In what is ending up being progressively clearer, a cocktail of bad choices, incoherent policies intensified by instability in the markets, as well as a fastidious clinging to old-fashioned ideas, the fate of the Naira hangs in the balance as it continues its down slide. This report will show why the Muhammadu Buhari administrations misplaced belief that hope is finest served for supper, at a time when there might be no one at the table because the diagnoses for the Naira and the economy, do not motivate self-confidence and growth.

Sustained, unmet demands during the week, forced the Naira to diminish to a record low of N385-N400/ US$ 1.00 at the weekend, revealing an unprecedented week-on-week decline of 13.8 percent in the parallel market.
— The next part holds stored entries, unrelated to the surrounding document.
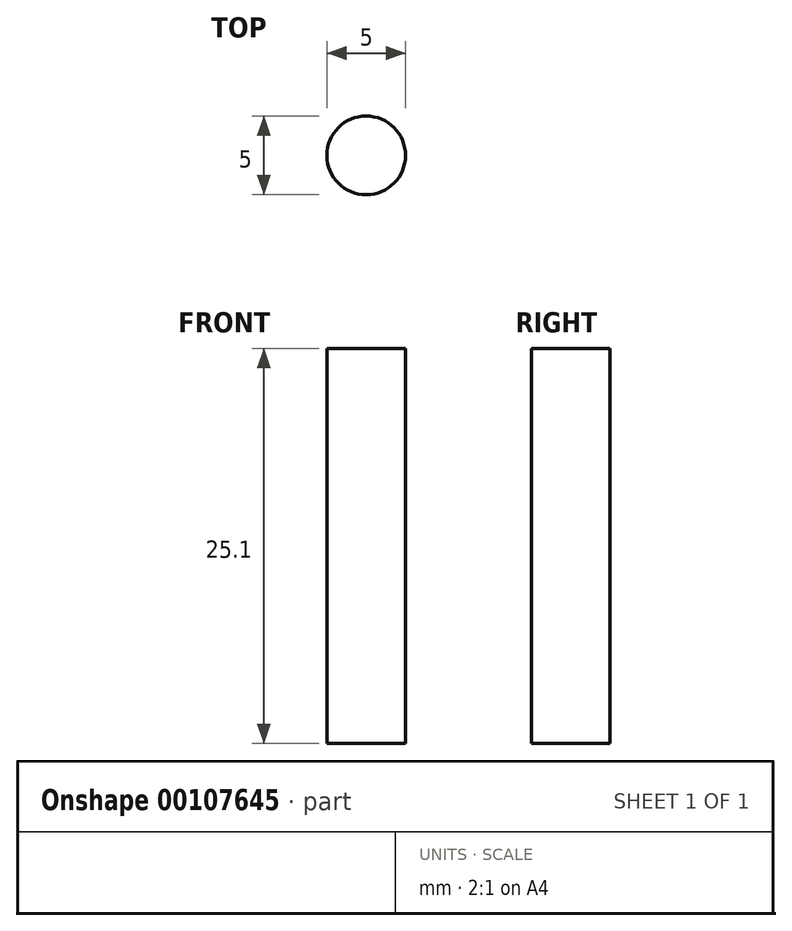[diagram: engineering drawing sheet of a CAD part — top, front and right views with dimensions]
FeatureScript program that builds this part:
annotation { "Feature Type Name" : "Feature", "Feature Type Description" : "" }
export const myFeature = defineFeature(function(context is Context, id is Id, definition is map)
    precondition{}
    {
        {
            var Q0;
            Q0=qCreatedBy(makeId("Top.planeOp"),FACE);
            var sketch = newSketch(context, id + "F0", { "sketchPlane" : qUnion([Q0])});
            skCircle(sketch, "E0", {"center": v(0, 0) * mm, "radius": 2.5 * mm});
            skSolve(sketch);
        }
        {
            var Q0;
            Q0=sQuery(id+"F0.wireOp",EDGE,"E0");
            extrude(context, id + "F1", {"bodyType" : ToolBodyType.SURFACE, "surfaceEntities" : qUnion([Q0]), "depth" : 25.1 * mm});
        }
    });
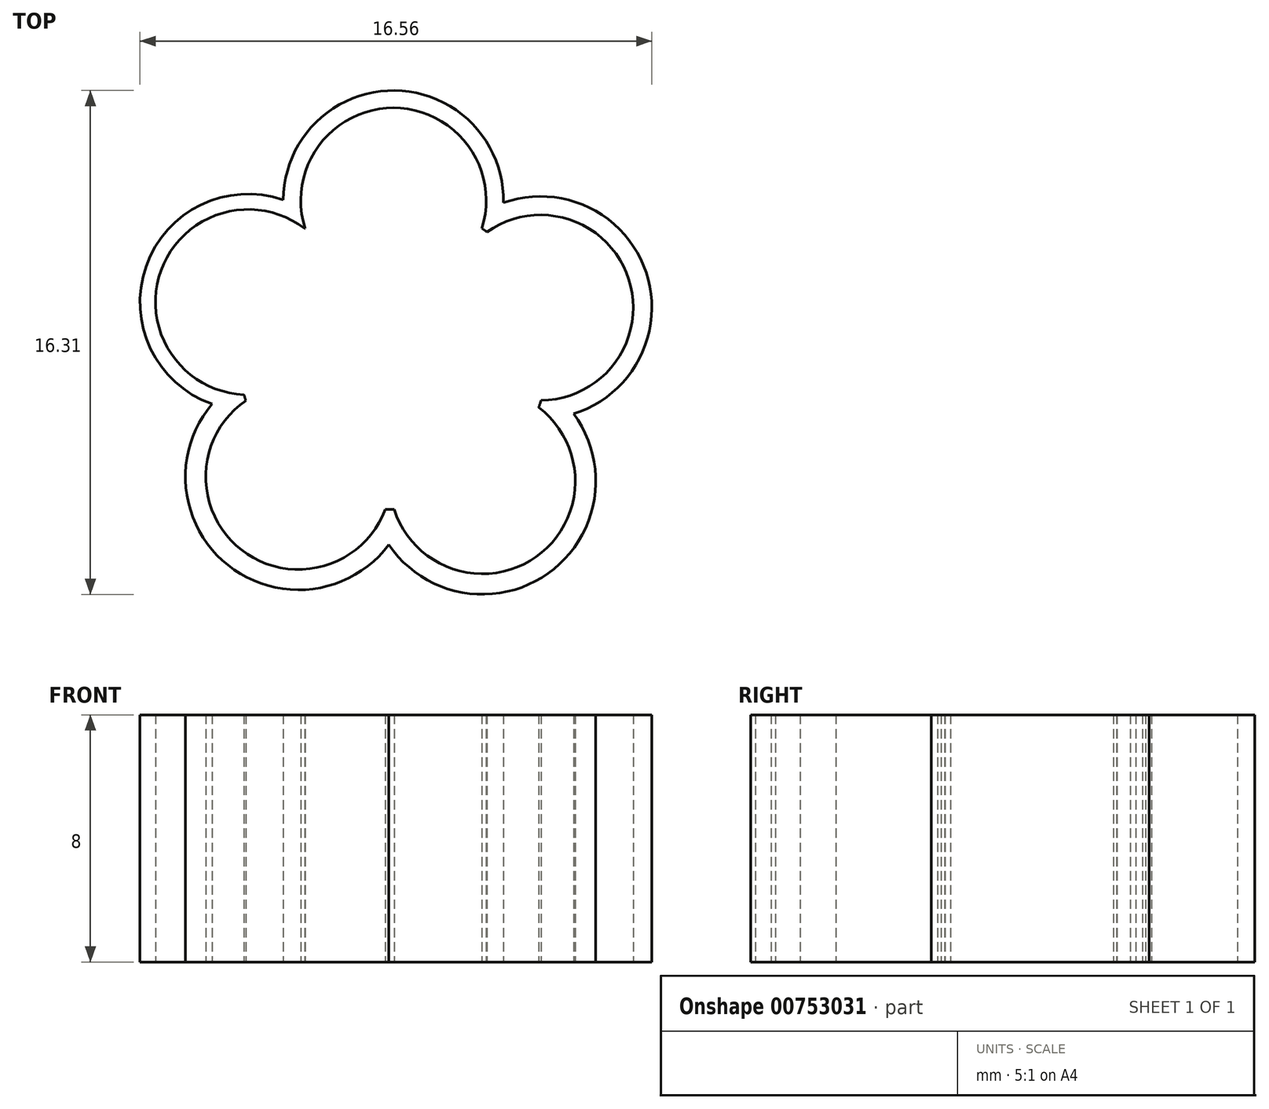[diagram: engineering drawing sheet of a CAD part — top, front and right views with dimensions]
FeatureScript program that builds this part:
annotation { "Feature Type Name" : "Feature", "Feature Type Description" : "" }
export const myFeature = defineFeature(function(context is Context, id is Id, definition is map)
    precondition{}
    {
        {
            var Q0;
            Q0=qCreatedBy(makeId("Top.planeOp"),FACE);
            var sketch = newSketch(context, id + "F0", { "sketchPlane" : qUnion([Q0])});
            skArc(sketch, "E0", {"start": v(-4.83, -1.29) * mm, "mid": v(-4.8, -1.38) * mm, "end": v(-4.78, -1.48) * mm});
            skArc(sketch, "E1", {"start": v(-2.85, 4.08) * mm, "mid": v(-7.51, 2.75) * mm, "end": v(-4.83, -1.29) * mm});
            skArc(sketch, "E2.trimOffspring", {"start": v(-2.86, 4.1) * mm, "mid": v(-2.87, 4.1) * mm, "end": v(-2.87, 4.1) * mm});
            skArc(sketch, "E3.trimOffspring", {"start": v(2.86, 4.1) * mm, "mid": v(-0.01, 8) * mm, "end": v(-2.85, 4.08) * mm});
            skArc(sketch, "E4.trimOffspring", {"start": v(4.78, -1.47) * mm, "mid": v(7.61, 2.45) * mm, "end": v(3.02, 3.98) * mm});
            skArc(sketch, "E5.trimOffspring", {"start": v(4.7, -1.7) * mm, "mid": v(4.74, -1.58) * mm, "end": v(4.78, -1.47) * mm});
            skArc(sketch, "E6.trimOffspring", {"start": v(3.02, 3.98) * mm, "mid": v(2.94, 4.04) * mm, "end": v(2.86, 4.1) * mm});
            skArc(sketch, "E7.trimOffspring", {"start": v(0.03, -5) * mm, "mid": v(4.61, -6.54) * mm, "end": v(4.7, -1.7) * mm});
            skArc(sketch, "E8.trimOffspring", {"start": v(-0.26, -5) * mm, "mid": v(-0.12, -5) * mm, "end": v(0.03, -5) * mm});
            skArc(sketch, "E9.trimOffspring", {"start": v(-4.78, -1.48) * mm, "mid": v(-4.91, -6.31) * mm, "end": v(-0.26, -5) * mm});
            skArc(sketch, "E10", {"start": v(-5.87, -1.59) * mm, "mid": v(-5.35, -6.8) * mm, "end": v(-0.15, -6.14) * mm});
            skArc(sketch, "E11.trimOffspring", {"start": v(-3.56, 5.02) * mm, "mid": v(-8, 2.86) * mm, "end": v(-5.87, -1.59) * mm});
            skArc(sketch, "E12.trimOffspring", {"start": v(3.56, 4.93) * mm, "mid": v(0.05, 8.56) * mm, "end": v(-3.56, 5.02) * mm});
            skArc(sketch, "E13.trimOffspring", {"start": v(5.83, -1.9) * mm, "mid": v(8.18, 2.67) * mm, "end": v(3.56, 4.93) * mm});
            skArc(sketch, "E14.trimOffspring", {"start": v(-0.15, -6.14) * mm, "mid": v(5, -7.07) * mm, "end": v(5.83, -1.9) * mm});
            skSolve(sketch);
        }
        {
            var Q0;
            {var subQ1=sQuery(id+"F0.wireOp",EDGE,"E0");Q0=makeQuery(id+"F0.imprint","IMPRINT",FACE,{"disambiguationData":[TD([[makeQuery(id+"F0.imprint","IMPRINT",EDGE,{"derivedFrom":subQ1}),-1.0]])]});}
            extrude(context, id + "F1", {"entities" : qUnion([Q0]), "depth" : 8 * mm, "offsetDistance" : 25 * mm});
        }
    });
Central Bank of Nigeria, CBN, had intervened with products of the foreign currencies on Thursday at the interbank market where banks purchase foreign currencies at the main rate of N197/ US$ 1.00,

Unfortunately, market dealerships regretted that the volume provided was too small to satisfy the demands presented by the count on behalf of their consumers.

They informed Sunday Vanguard that the development triggered crazy recourse to the parallel market by some dealerships and their consumers the next day, crashing the delicate Naira even more.

The dealerships are raising fears that the decline would continue in the new week as there appear to be no response to the trend yet from the monetary authorities.

Among the BDC operators and President of BDC association in Nigeria, AminuGwadabe, said we have demand coming from importers while dollar supply has dried up.

He had actually also seen Reuters, in my own view, the reserve bank needs to deal with the supply side of the market by allowing oil business and banks to sell dollar to Bureau de Change operators as an instant measure to decrease pressure on the Naira.

Some monetary market observers think that the exchange crises are now made complex with malpractices spreading beyond the initial claims of CBN that it was the BDCs that were involved in arbitraging, an accusation which was followed with a ban on their participation in the CBN forex sales at the official rate last month.

Operators believe CBN’s intervention in the inter-bank sector would not be able to stem the slide in the value of Naira in the parallel market unless the pinnacle bank increases its volume of foreign currency sales and possibly revert to day-to-day sales rather of when a week intervention.

This claim fuels speculations that, in some way, even the foreign currencies offered to banks by CBN discover its way into the parallel market.